Copy each of the records below word for word, with no changes.

'''

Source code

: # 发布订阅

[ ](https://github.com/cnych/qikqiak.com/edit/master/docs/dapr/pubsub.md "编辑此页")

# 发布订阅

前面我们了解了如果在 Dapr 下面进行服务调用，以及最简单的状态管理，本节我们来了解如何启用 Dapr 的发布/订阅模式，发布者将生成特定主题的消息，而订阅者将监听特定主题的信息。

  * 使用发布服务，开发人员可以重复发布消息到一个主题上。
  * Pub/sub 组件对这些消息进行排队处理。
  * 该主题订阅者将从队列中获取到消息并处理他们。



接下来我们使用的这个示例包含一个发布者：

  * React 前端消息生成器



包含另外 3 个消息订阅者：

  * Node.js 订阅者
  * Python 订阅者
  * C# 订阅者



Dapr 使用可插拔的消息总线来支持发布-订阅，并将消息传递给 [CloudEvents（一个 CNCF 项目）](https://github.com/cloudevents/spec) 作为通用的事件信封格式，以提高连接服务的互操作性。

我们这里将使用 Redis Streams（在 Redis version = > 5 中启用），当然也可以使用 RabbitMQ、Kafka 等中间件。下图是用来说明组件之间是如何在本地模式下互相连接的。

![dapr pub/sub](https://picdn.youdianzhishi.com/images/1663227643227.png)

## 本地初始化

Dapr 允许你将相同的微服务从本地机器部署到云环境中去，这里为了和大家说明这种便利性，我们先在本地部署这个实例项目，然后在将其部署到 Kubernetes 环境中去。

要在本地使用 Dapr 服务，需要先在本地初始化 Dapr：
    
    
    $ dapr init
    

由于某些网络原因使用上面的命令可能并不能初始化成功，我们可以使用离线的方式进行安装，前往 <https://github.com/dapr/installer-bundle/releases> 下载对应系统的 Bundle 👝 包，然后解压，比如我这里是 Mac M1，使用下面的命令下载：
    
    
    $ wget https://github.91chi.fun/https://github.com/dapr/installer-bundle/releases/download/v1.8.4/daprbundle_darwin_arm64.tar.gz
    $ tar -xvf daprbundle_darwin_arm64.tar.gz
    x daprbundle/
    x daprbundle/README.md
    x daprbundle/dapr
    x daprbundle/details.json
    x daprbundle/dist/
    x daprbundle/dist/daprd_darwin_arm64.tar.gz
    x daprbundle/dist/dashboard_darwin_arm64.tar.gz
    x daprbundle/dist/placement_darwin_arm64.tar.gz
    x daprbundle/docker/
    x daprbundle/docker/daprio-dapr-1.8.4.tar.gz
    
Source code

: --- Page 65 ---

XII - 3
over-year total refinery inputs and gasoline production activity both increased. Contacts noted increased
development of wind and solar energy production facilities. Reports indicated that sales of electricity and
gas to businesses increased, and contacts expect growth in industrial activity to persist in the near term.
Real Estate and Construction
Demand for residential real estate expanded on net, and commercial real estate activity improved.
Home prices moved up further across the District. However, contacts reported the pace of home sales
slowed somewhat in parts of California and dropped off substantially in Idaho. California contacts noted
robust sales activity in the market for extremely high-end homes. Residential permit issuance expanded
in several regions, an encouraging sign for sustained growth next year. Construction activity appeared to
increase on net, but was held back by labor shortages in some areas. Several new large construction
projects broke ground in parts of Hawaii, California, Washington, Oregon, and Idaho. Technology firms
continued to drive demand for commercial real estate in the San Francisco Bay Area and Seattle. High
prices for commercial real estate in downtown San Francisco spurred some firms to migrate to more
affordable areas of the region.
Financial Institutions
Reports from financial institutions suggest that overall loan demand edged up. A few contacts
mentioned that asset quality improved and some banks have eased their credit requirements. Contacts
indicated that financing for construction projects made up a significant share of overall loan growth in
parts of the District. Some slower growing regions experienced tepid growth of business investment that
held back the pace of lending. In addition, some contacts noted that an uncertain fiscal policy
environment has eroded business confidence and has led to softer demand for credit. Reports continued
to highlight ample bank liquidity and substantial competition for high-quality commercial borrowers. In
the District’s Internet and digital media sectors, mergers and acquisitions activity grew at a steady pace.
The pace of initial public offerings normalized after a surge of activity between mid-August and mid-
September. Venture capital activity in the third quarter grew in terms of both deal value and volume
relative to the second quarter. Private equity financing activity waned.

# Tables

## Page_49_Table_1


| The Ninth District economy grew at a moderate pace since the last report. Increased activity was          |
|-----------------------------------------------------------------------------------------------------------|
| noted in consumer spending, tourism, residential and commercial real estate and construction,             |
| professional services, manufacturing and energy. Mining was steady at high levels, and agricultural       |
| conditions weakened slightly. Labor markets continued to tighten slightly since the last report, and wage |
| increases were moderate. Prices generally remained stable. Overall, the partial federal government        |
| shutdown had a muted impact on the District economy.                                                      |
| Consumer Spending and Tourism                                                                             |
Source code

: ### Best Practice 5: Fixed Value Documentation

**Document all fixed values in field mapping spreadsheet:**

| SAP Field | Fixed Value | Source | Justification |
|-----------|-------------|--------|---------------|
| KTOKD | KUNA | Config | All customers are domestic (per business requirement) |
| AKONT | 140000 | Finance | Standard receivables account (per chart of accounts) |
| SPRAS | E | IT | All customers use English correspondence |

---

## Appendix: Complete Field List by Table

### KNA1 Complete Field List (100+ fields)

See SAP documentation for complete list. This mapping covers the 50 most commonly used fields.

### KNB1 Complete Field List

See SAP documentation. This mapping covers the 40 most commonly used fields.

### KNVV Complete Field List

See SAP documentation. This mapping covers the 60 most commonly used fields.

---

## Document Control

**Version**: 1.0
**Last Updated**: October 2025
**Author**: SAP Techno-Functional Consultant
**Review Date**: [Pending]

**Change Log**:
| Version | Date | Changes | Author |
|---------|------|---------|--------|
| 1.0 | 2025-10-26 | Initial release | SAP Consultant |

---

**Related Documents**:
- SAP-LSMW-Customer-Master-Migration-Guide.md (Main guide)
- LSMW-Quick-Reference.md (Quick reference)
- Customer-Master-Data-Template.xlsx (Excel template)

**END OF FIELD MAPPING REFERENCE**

'''

§ **ANSWER AREA**:
Source code

: # 发布订阅

[ ](https://github.com/cnych/qikqiak.com/edit/master/docs/dapr/pubsub.md "编辑此页")

# 发布订阅

前面我们了解了如果在 Dapr 下面进行服务调用，以及最简单的状态管理，本节我们来了解如何启用 Dapr 的发布/订阅模式，发布者将生成特定主题的消息，而订阅者将监听特定主题的信息。

  * 使用发布服务，开发人员可以重复发布消息到一个主题上。
  * Pub/sub 组件对这些消息进行排队处理。
  * 该主题订阅者将从队列中获取到消息并处理他们。



接下来我们使用的这个示例包含一个发布者：

  * React 前端消息生成器



包含另外 3 个消息订阅者：

  * Node.js 订阅者
  * Python 订阅者
  * C# 订阅者



Dapr 使用可插拔的消息总线来支持发布-订阅，并将消息传递给 [CloudEvents（一个 CNCF 项目）](https://github.com/cloudevents/spec) 作为通用的事件信封格式，以提高连接服务的互操作性。

我们这里将使用 Redis Streams（在 Redis version = > 5 中启用），当然也可以使用 RabbitMQ、Kafka 等中间件。下图是用来说明组件之间是如何在本地模式下互相连接的。

![dapr pub/sub](https://picdn.youdianzhishi.com/images/1663227643227.png)

## 本地初始化

Dapr 允许你将相同的微服务从本地机器部署到云环境中去，这里为了和大家说明这种便利性，我们先在本地部署这个实例项目，然后在将其部署到 Kubernetes 环境中去。

要在本地使用 Dapr 服务，需要先在本地初始化 Dapr：
    
    
    $ dapr init
    

由于某些网络原因使用上面的命令可能并不能初始化成功，我们可以使用离线的方式进行安装，前往 <https://github.com/dapr/installer-bundle/releases> 下载对应系统的 Bundle 👝 包，然后解压，比如我这里是 Mac M1，使用下面的命令下载：
    
    
    $ wget https://github.91chi.fun/https://github.com/dapr/installer-bundle/releases/download/v1.8.4/daprbundle_darwin_arm64.tar.gz
    $ tar -xvf daprbundle_darwin_arm64.tar.gz
    x daprbundle/
    x daprbundle/README.md
    x daprbundle/dapr
    x daprbundle/details.json
    x daprbundle/dist/
    x daprbundle/dist/daprd_darwin_arm64.tar.gz
    x daprbundle/dist/dashboard_darwin_arm64.tar.gz
    x daprbundle/dist/placement_darwin_arm64.tar.gz
    x daprbundle/docker/
    x daprbundle/docker/daprio-dapr-1.8.4.tar.gz
    
Source code

: --- Page 65 ---

XII - 3
over-year total refinery inputs and gasoline production activity both increased. Contacts noted increased
development of wind and solar energy production facilities. Reports indicated that sales of electricity and
gas to businesses increased, and contacts expect growth in industrial activity to persist in the near term.
Real Estate and Construction
Demand for residential real estate expanded on net, and commercial real estate activity improved.
Home prices moved up further across the District. However, contacts reported the pace of home sales
slowed somewhat in parts of California and dropped off substantially in Idaho. California contacts noted
robust sales activity in the market for extremely high-end homes. Residential permit issuance expanded
in several regions, an encouraging sign for sustained growth next year. Construction activity appeared to
increase on net, but was held back by labor shortages in some areas. Several new large construction
projects broke ground in parts of Hawaii, California, Washington, Oregon, and Idaho. Technology firms
continued to drive demand for commercial real estate in the San Francisco Bay Area and Seattle. High
prices for commercial real estate in downtown San Francisco spurred some firms to migrate to more
affordable areas of the region.
Financial Institutions
Reports from financial institutions suggest that overall loan demand edged up. A few contacts
mentioned that asset quality improved and some banks have eased their credit requirements. Contacts
indicated that financing for construction projects made up a significant share of overall loan growth in
parts of the District. Some slower growing regions experienced tepid growth of business investment that
held back the pace of lending. In addition, some contacts noted that an uncertain fiscal policy
environment has eroded business confidence and has led to softer demand for credit. Reports continued
to highlight ample bank liquidity and substantial competition for high-quality commercial borrowers. In
the District’s Internet and digital media sectors, mergers and acquisitions activity grew at a steady pace.
The pace of initial public offerings normalized after a surge of activity between mid-August and mid-
September. Venture capital activity in the third quarter grew in terms of both deal value and volume
relative to the second quarter. Private equity financing activity waned.

# Tables

## Page_49_Table_1


| The Ninth District economy grew at a moderate pace since the last report. Increased activity was          |
|-----------------------------------------------------------------------------------------------------------|
| noted in consumer spending, tourism, residential and commercial real estate and construction,             |
| professional services, manufacturing and energy. Mining was steady at high levels, and agricultural       |
| conditions weakened slightly. Labor markets continued to tighten slightly since the last report, and wage |
| increases were moderate. Prices generally remained stable. Overall, the partial federal government        |
| shutdown had a muted impact on the District economy.                                                      |
| Consumer Spending and Tourism                                                                             |
Source code

: ### Best Practice 5: Fixed Value Documentation

**Document all fixed values in field mapping spreadsheet:**

| SAP Field | Fixed Value | Source | Justification |
|-----------|-------------|--------|---------------|
| KTOKD | KUNA | Config | All customers are domestic (per business requirement) |
| AKONT | 140000 | Finance | Standard receivables account (per chart of accounts) |
| SPRAS | E | IT | All customers use English correspondence |

---

## Appendix: Complete Field List by Table

### KNA1 Complete Field List (100+ fields)

See SAP documentation for complete list. This mapping covers the 50 most commonly used fields.

### KNB1 Complete Field List

See SAP documentation. This mapping covers the 40 most commonly used fields.

### KNVV Complete Field List

See SAP documentation. This mapping covers the 60 most commonly used fields.

---

## Document Control

**Version**: 1.0
**Last Updated**: October 2025
**Author**: SAP Techno-Functional Consultant
**Review Date**: [Pending]

**Change Log**:
| Version | Date | Changes | Author |
|---------|------|---------|--------|
| 1.0 | 2025-10-26 | Initial release | SAP Consultant |

---

**Related Documents**:
- SAP-LSMW-Customer-Master-Migration-Guide.md (Main guide)
- LSMW-Quick-Reference.md (Quick reference)
- Customer-Master-Data-Template.xlsx (Excel template)

**END OF FIELD MAPPING REFERENCE**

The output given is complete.